### [Aim of the exercise]
Give the lines again, unchanged, starting with the line containing "1. **API Documentation**" and ending with the last line of the data below.

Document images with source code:
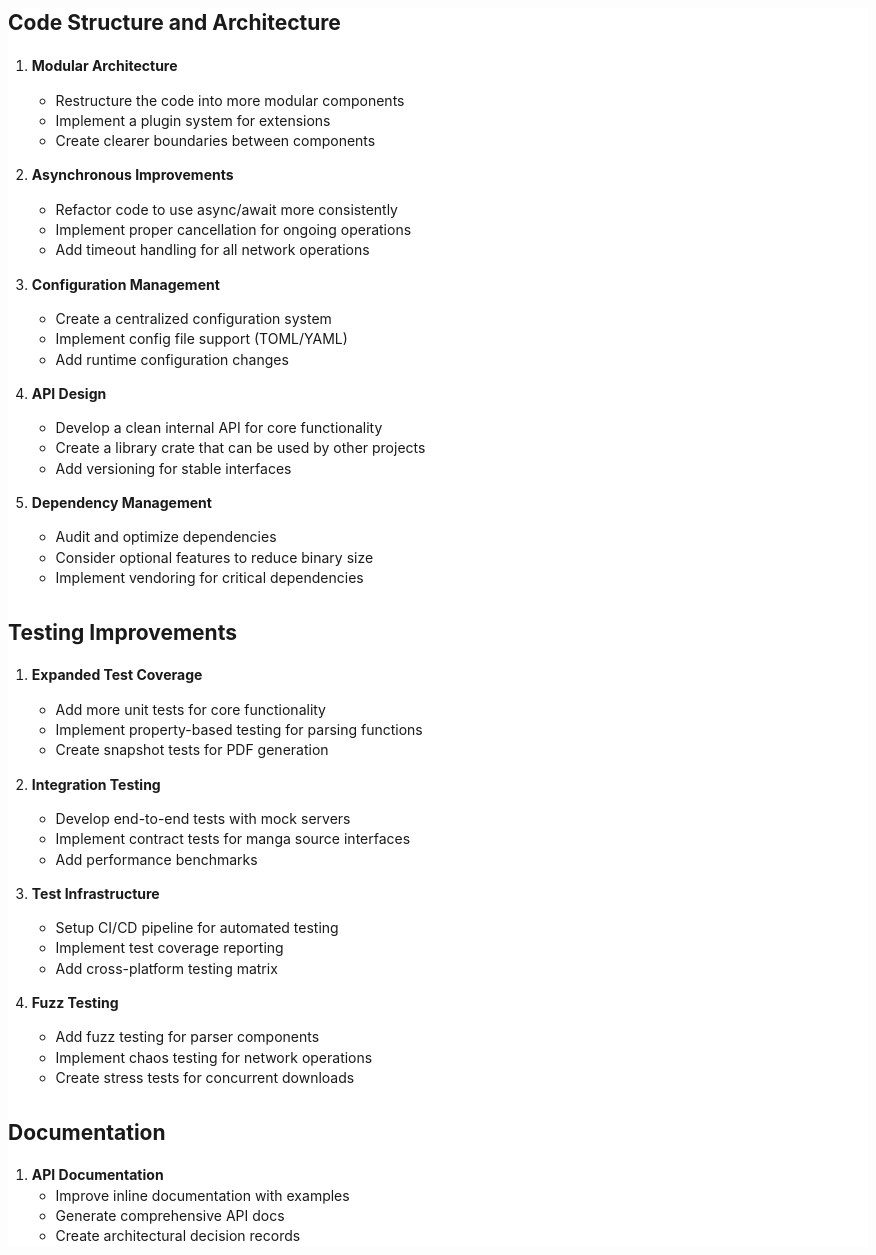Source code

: ## Code Structure and Architecture

1. **Modular Architecture**
   - Restructure the code into more modular components
   - Implement a plugin system for extensions
   - Create clearer boundaries between components

2. **Asynchronous Improvements**
   - Refactor code to use async/await more consistently
   - Implement proper cancellation for ongoing operations
   - Add timeout handling for all network operations

3. **Configuration Management**
   - Create a centralized configuration system
   - Implement config file support (TOML/YAML)
   - Add runtime configuration changes

4. **API Design**
   - Develop a clean internal API for core functionality
   - Create a library crate that can be used by other projects
   - Add versioning for stable interfaces

5. **Dependency Management**
   - Audit and optimize dependencies
   - Consider optional features to reduce binary size
   - Implement vendoring for critical dependencies

## Testing Improvements

1. **Expanded Test Coverage**
   - Add more unit tests for core functionality
   - Implement property-based testing for parsing functions
   - Create snapshot tests for PDF generation

2. **Integration Testing**
   - Develop end-to-end tests with mock servers
   - Implement contract tests for manga source interfaces
   - Add performance benchmarks

3. **Test Infrastructure**
   - Setup CI/CD pipeline for automated testing
   - Implement test coverage reporting
   - Add cross-platform testing matrix

4. **Fuzz Testing**
   - Add fuzz testing for parser components
   - Implement chaos testing for network operations
   - Create stress tests for concurrent downloads

## Documentation

1. **API Documentation**
   - Improve inline documentation with examples
   - Generate comprehensive API docs
   - Create architectural decision records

### [Answer to this problem]
1. **API Documentation**
   - Improve inline documentation with examples
   - Generate comprehensive API docs
   - Create architectural decision records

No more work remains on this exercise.